期刊介绍： Human Genetics is a monthly journal publishing original and timely articles on all aspects of human genetics. The Journal particularly welcomes articles in the areas of Behavioral genetics, Bioinformatics, Cancer genetics and genomics, Cytogenetics, Developmental genetics, Disease association studies, Dysmorphology, ELSI (ethical, legal and social issues), Evolutionary genetics, Gene expression, Gene structure and organization, Genetics of complex diseases and epistatic interactions, Genetic epidemiology, Genome biology, Genome structure and organization, Genotype-phenotype relationships, Human Genomics, Immunogenetics and genomics, Linkage analysis and genetic mapping, Methods in Statistical Genetics, Molecular diagnostics, Mutation detection and analysis, Neurogenetics, Physical mapping and Population Genetics. Articles reporting animal models relevant to human biology or disease are also welcome. Preference will be given to those articles which address clinically relevant questions or which provide new insights into human biology.

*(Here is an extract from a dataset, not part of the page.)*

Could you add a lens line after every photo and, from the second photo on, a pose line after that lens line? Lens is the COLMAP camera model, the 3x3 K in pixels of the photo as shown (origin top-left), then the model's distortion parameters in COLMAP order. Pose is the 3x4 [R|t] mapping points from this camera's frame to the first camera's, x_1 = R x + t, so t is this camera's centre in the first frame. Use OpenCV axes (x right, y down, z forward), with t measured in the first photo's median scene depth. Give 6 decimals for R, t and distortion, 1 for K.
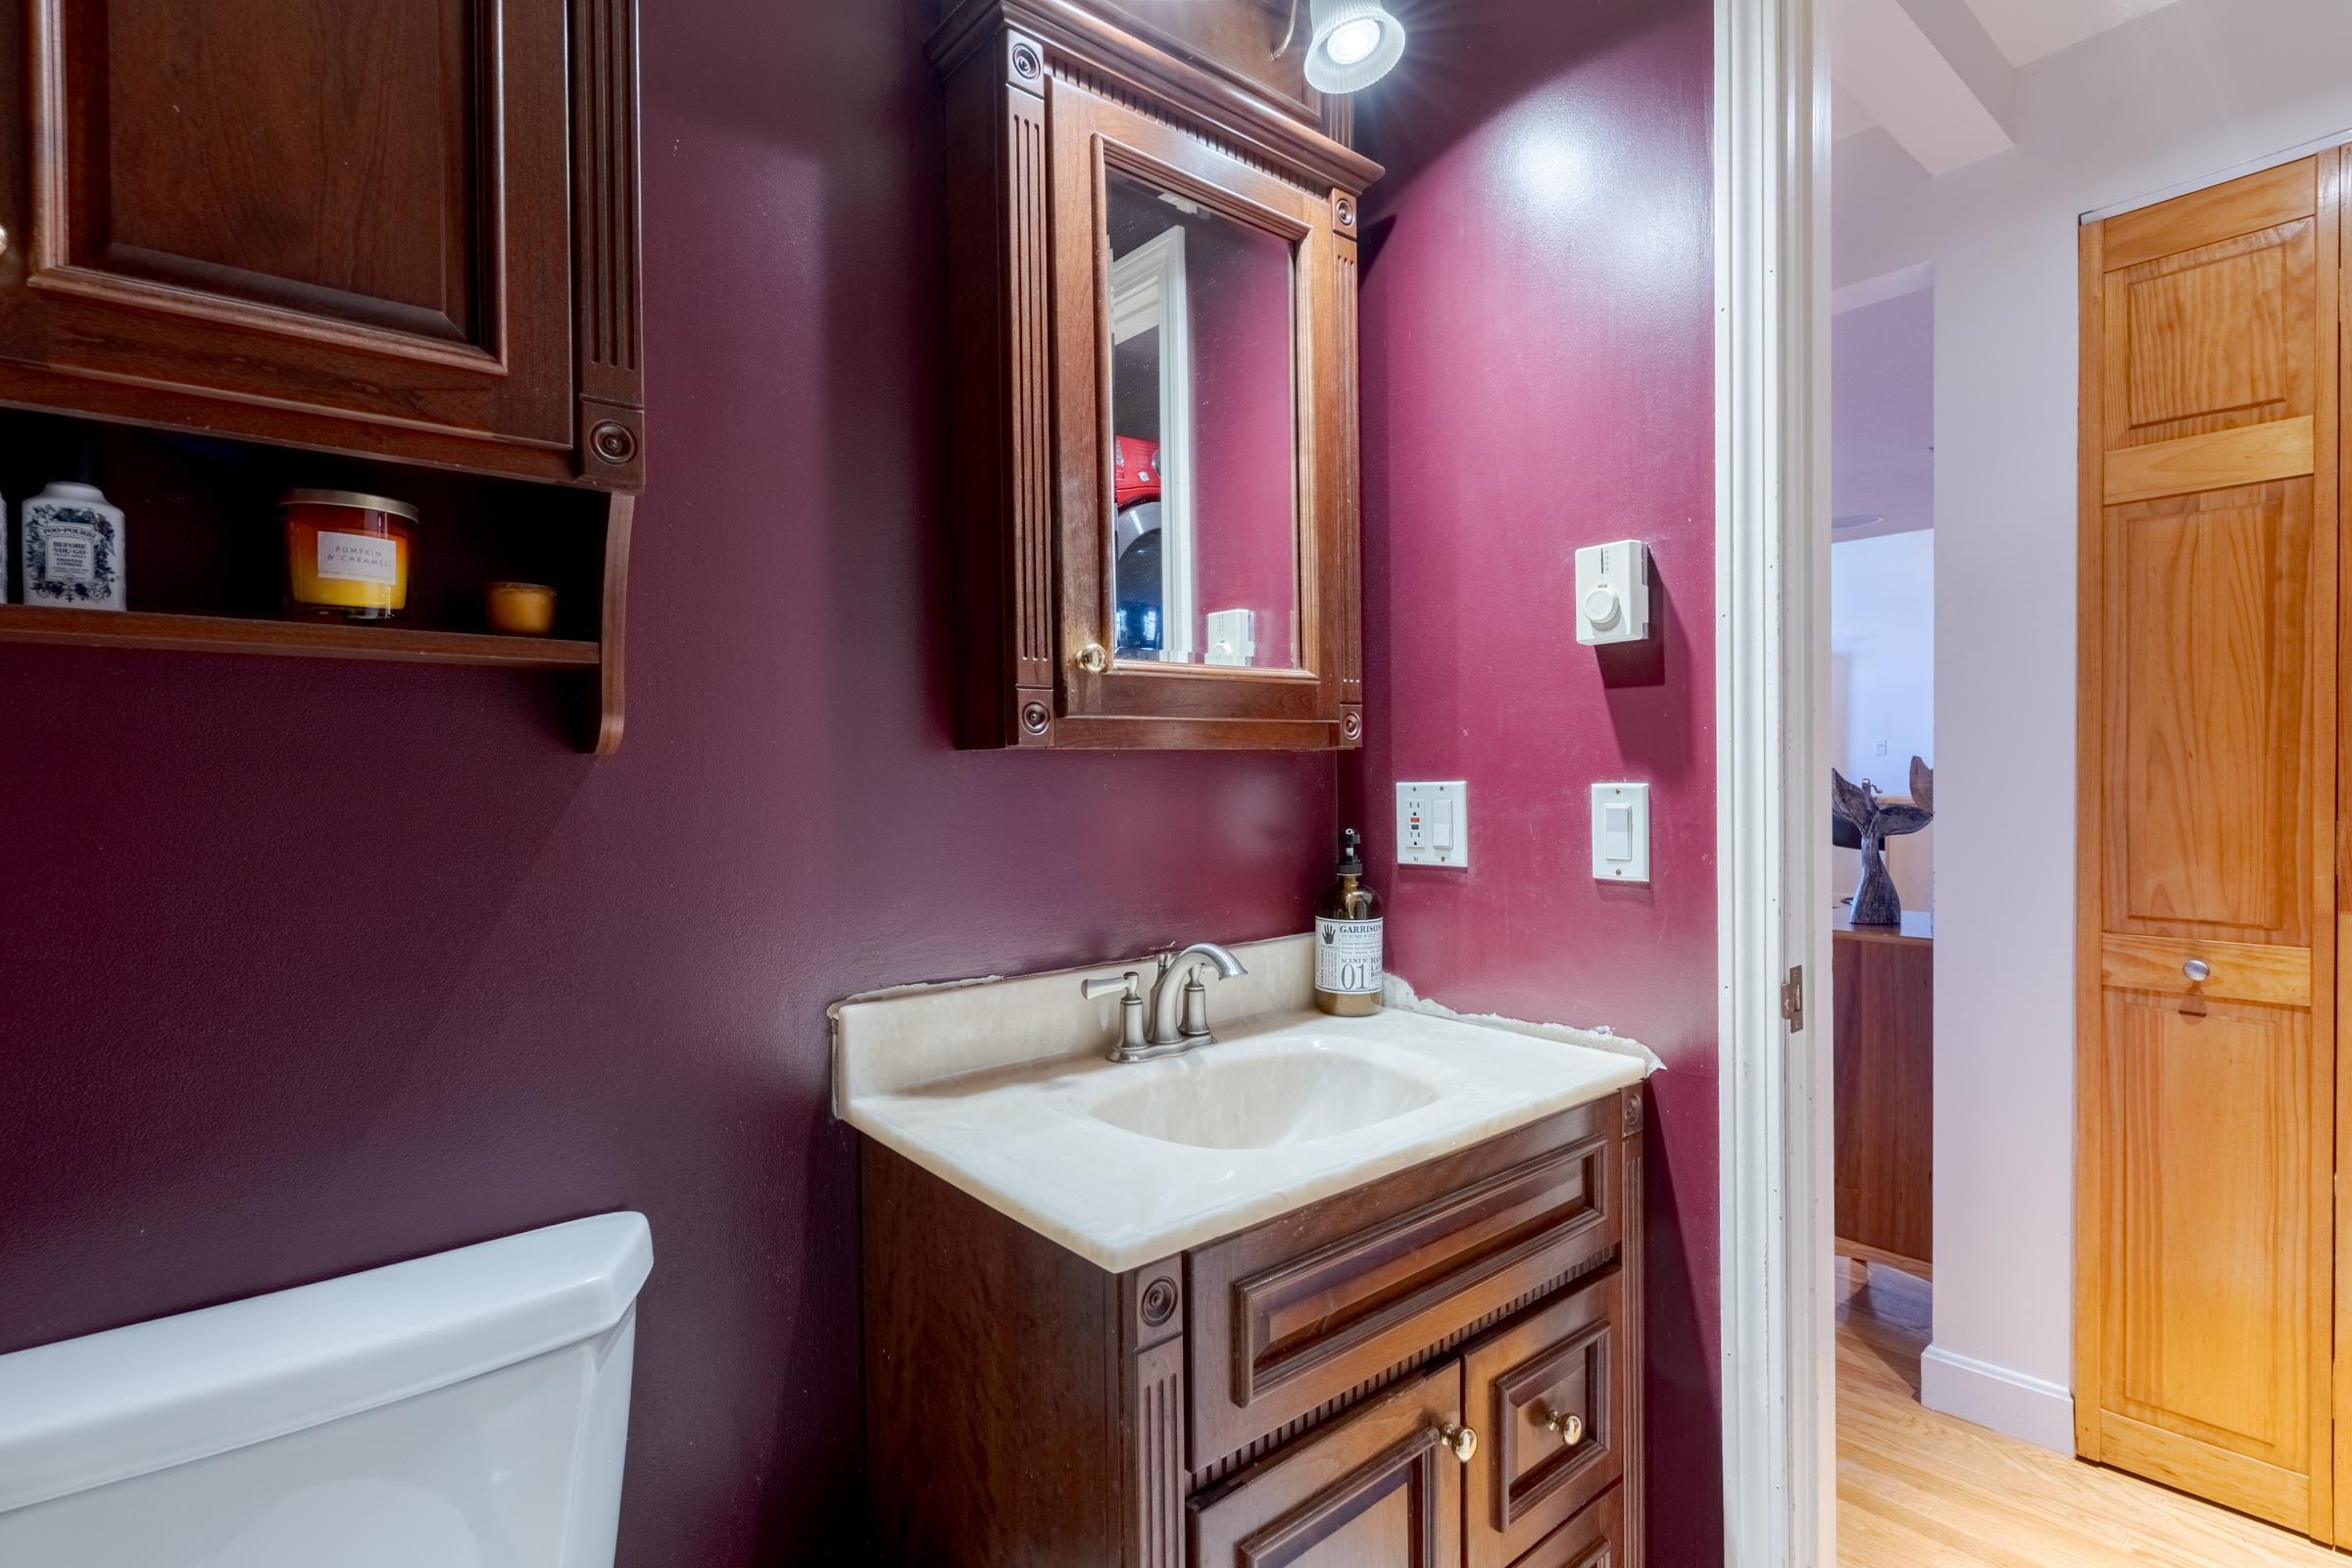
lens RADIAL K [[1123.6, 0, 1167.9], [0, 1123.6, 787.7], [0, 0, 1]] dist [0.004395, -0.001526]
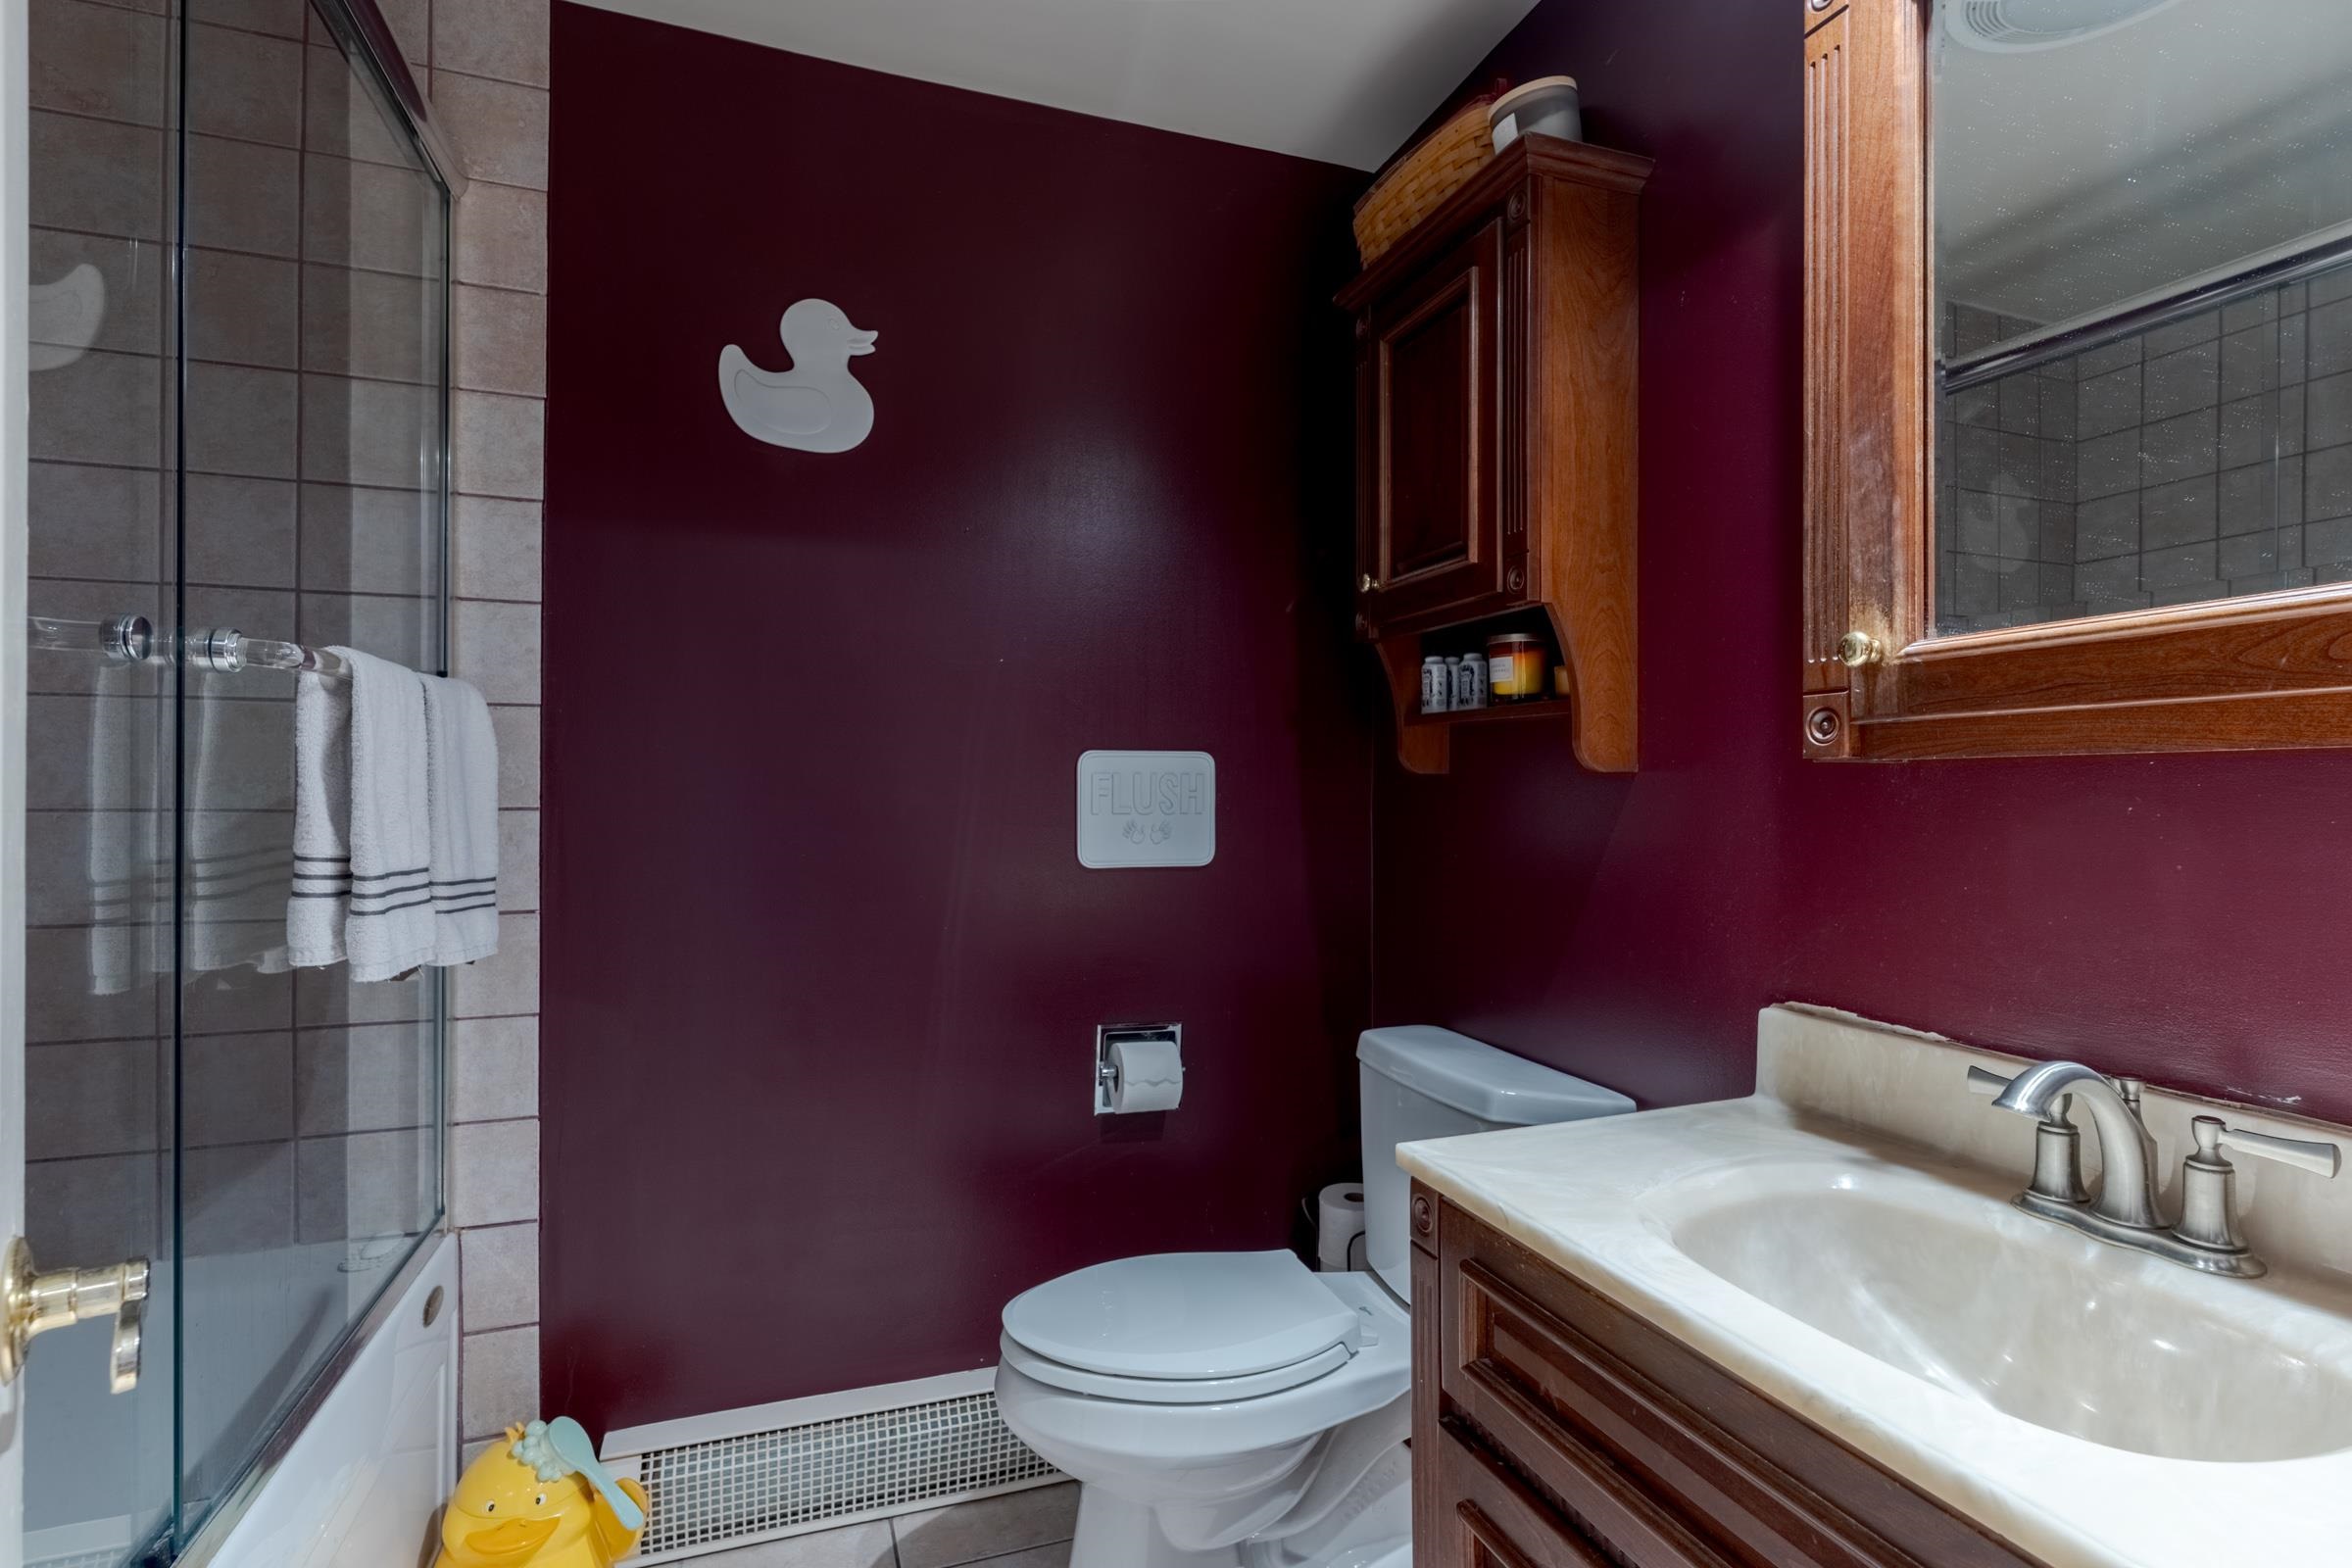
lens RADIAL K [[1123.6, 0, 1171.6], [0, 1123.6, 779.1], [0, 0, 1]] dist [0.004395, -0.001526]
pose [[-0.363489, 0.006059, -0.931579, 1.127340], [-0.009090, 0.999908, 0.010050, -0.032147], [0.931554, 0.012122, -0.363401, 1.071340]]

Unless reporting entirely novel and unusual aspects of a topic, clinical case reports, cytogenetic case reports, papers on descriptive population genetics, articles dealing with the frequency of polymorphisms or additional mutations within genes in which numerous lesions have already been described, and papers that report meta-analyses of previously published datasets will normally not be accepted. The Journal typically will not consider for publication manuscripts that report merely the isolation, map position, structure, and tissue expression profile of a gene of unknown function unless the gene is of particular interest or is a candidate gene involved in a human trait or disorder.